● Problem to work on:
Only one span belongs in the answer: the line holding "root of tail: (30, 301)" through the last line of the entries below, retyped exactly.

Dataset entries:
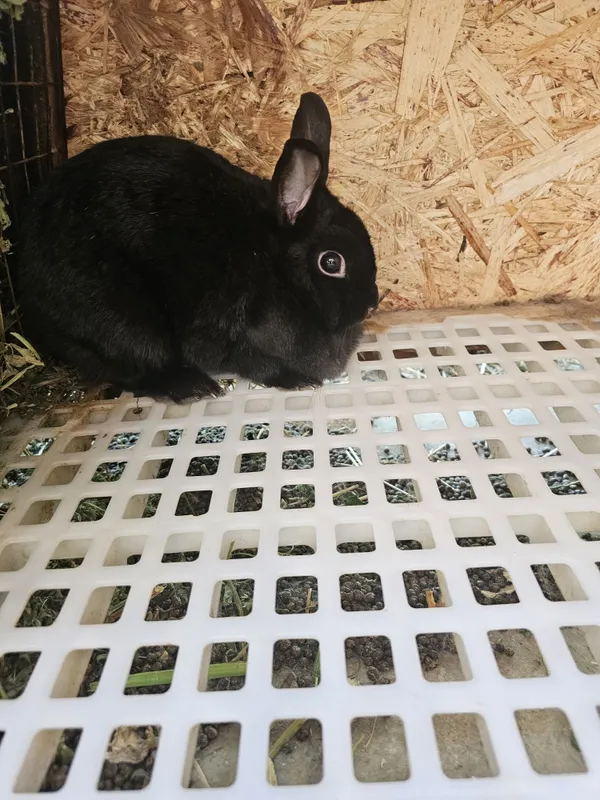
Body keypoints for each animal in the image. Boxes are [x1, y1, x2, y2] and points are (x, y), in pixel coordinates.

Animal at [17, 92, 379, 402]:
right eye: (331, 262)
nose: (372, 303)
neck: (274, 266)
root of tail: (30, 301)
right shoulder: (225, 334)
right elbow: (256, 363)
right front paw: (298, 380)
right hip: (120, 322)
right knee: (136, 370)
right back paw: (194, 387)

● Result for this task:
root of tail: (30, 301)
right shoulder: (225, 334)
right elbow: (256, 363)
right front paw: (298, 380)
right hip: (120, 322)
right knee: (136, 370)
right back paw: (194, 387)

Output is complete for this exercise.